» Problem requirements
From top to bottom, print the listing word for word and skip any pictures it contains.

» Given data
________________________________________

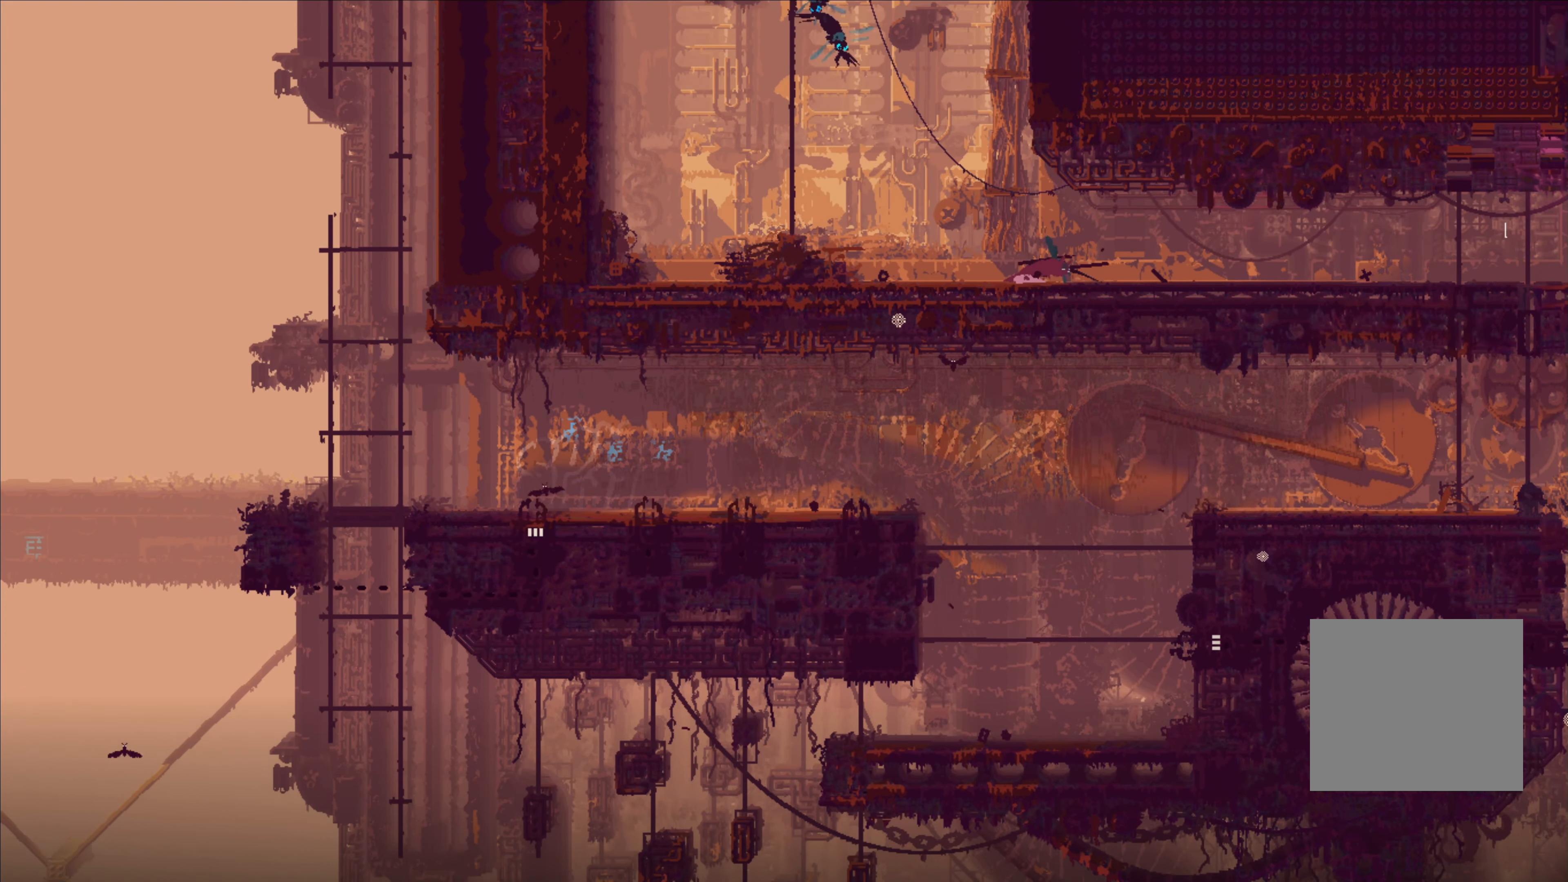
{"buttons": ["X"], "left_stick": "center", "right_stick": "center", "events": []}
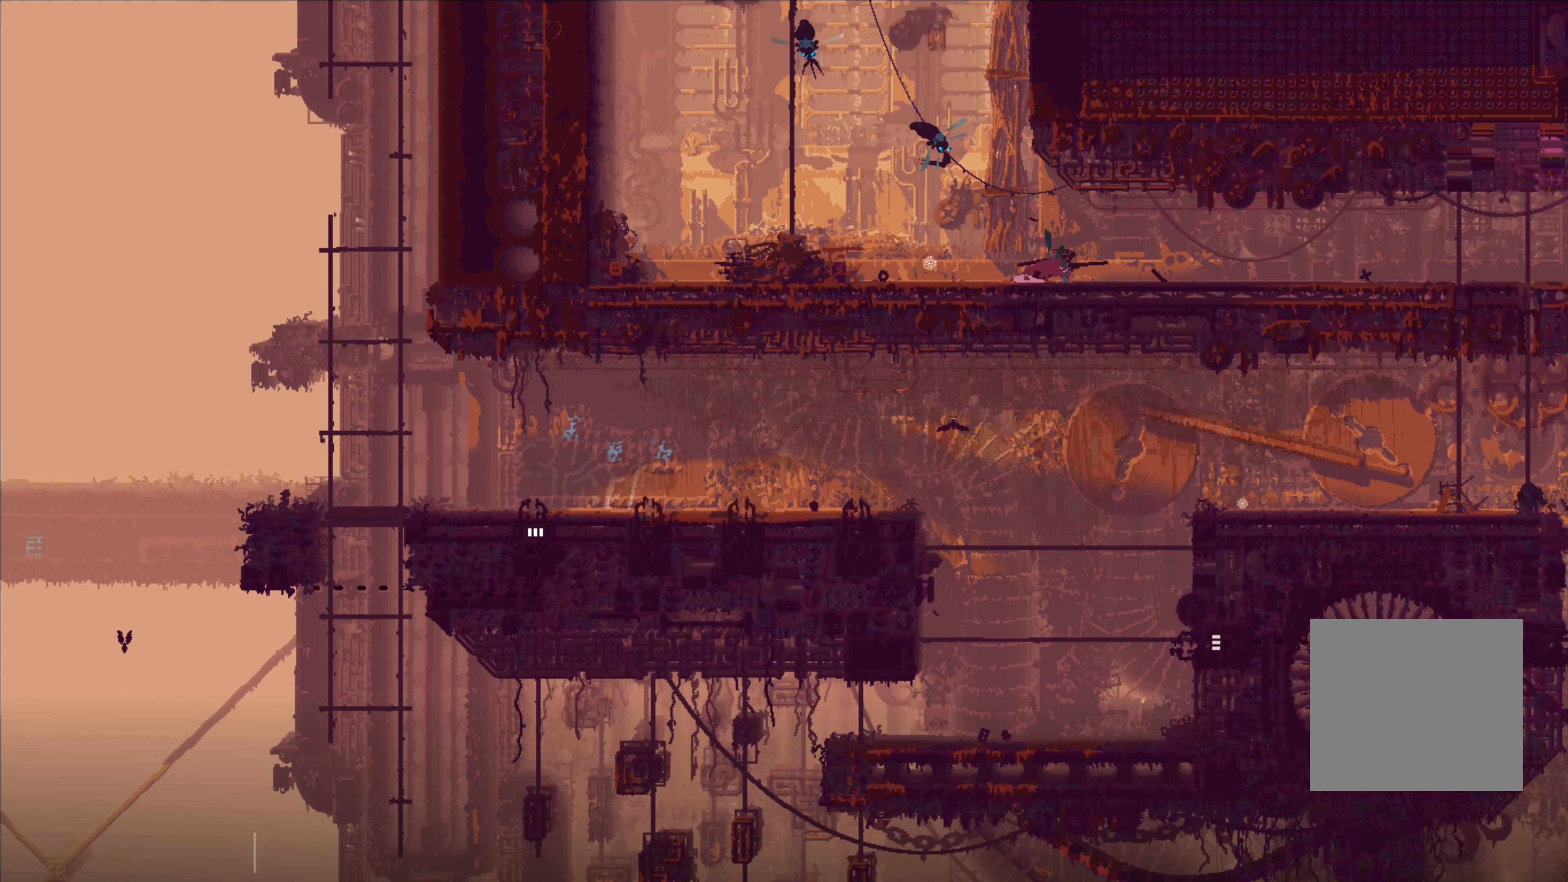
{"buttons": ["X"], "left_stick": "center", "right_stick": "center", "events": []}
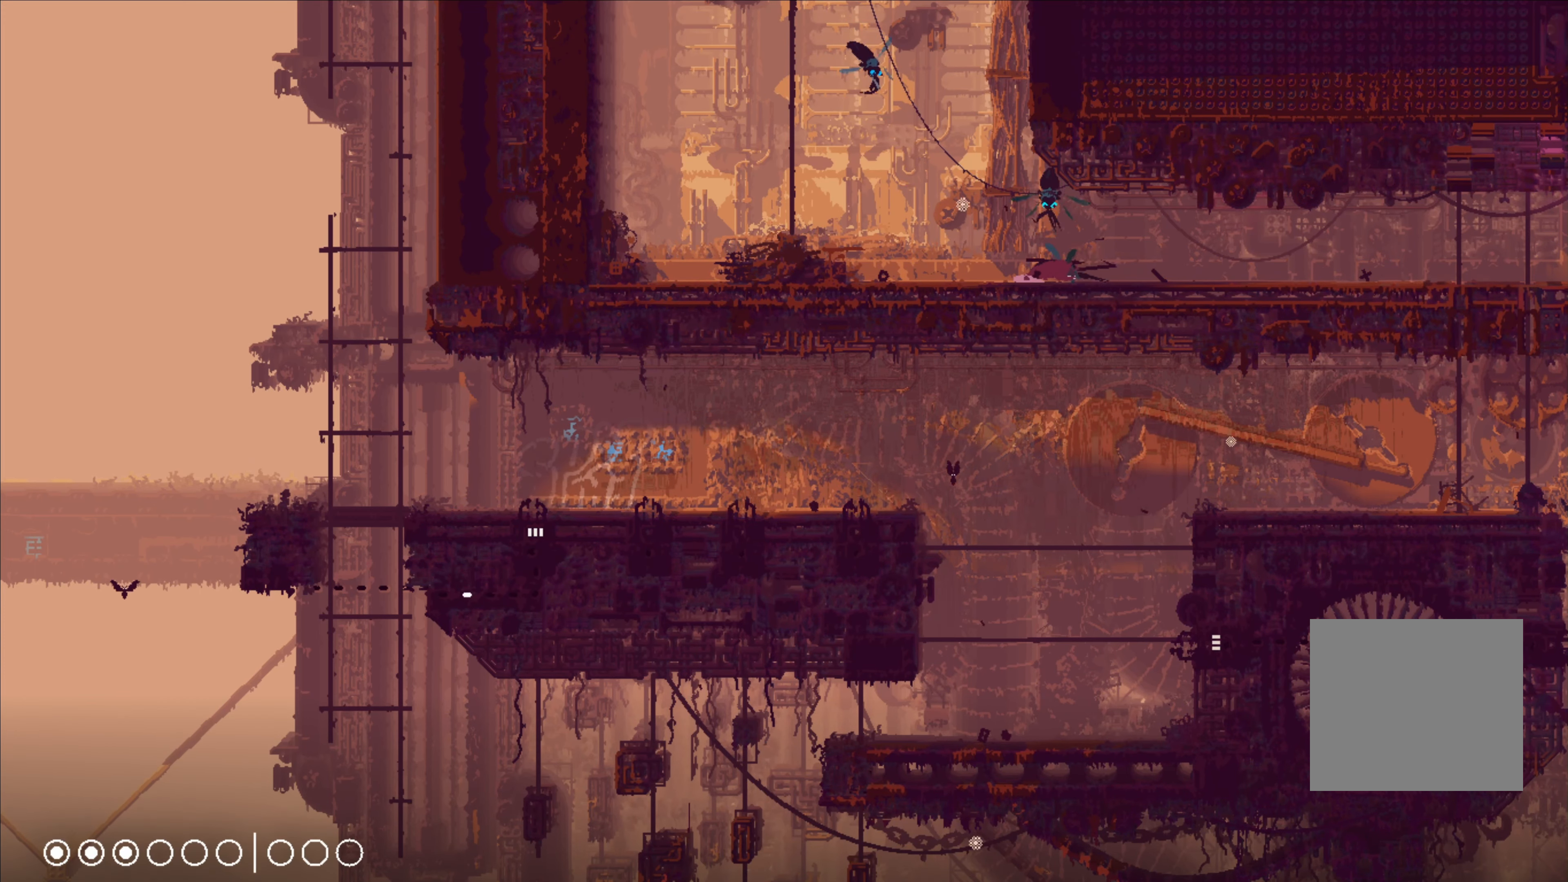
{"buttons": ["X"], "left_stick": "center", "right_stick": "center", "events": []}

________________________________________

» Task output
{"buttons": ["X"], "left_stick": "center", "right_stick": "center", "events": []}
{"buttons": ["X"], "left_stick": "center", "right_stick": "center", "events": []}
{"buttons": ["X"], "left_stick": "center", "right_stick": "center", "events": []}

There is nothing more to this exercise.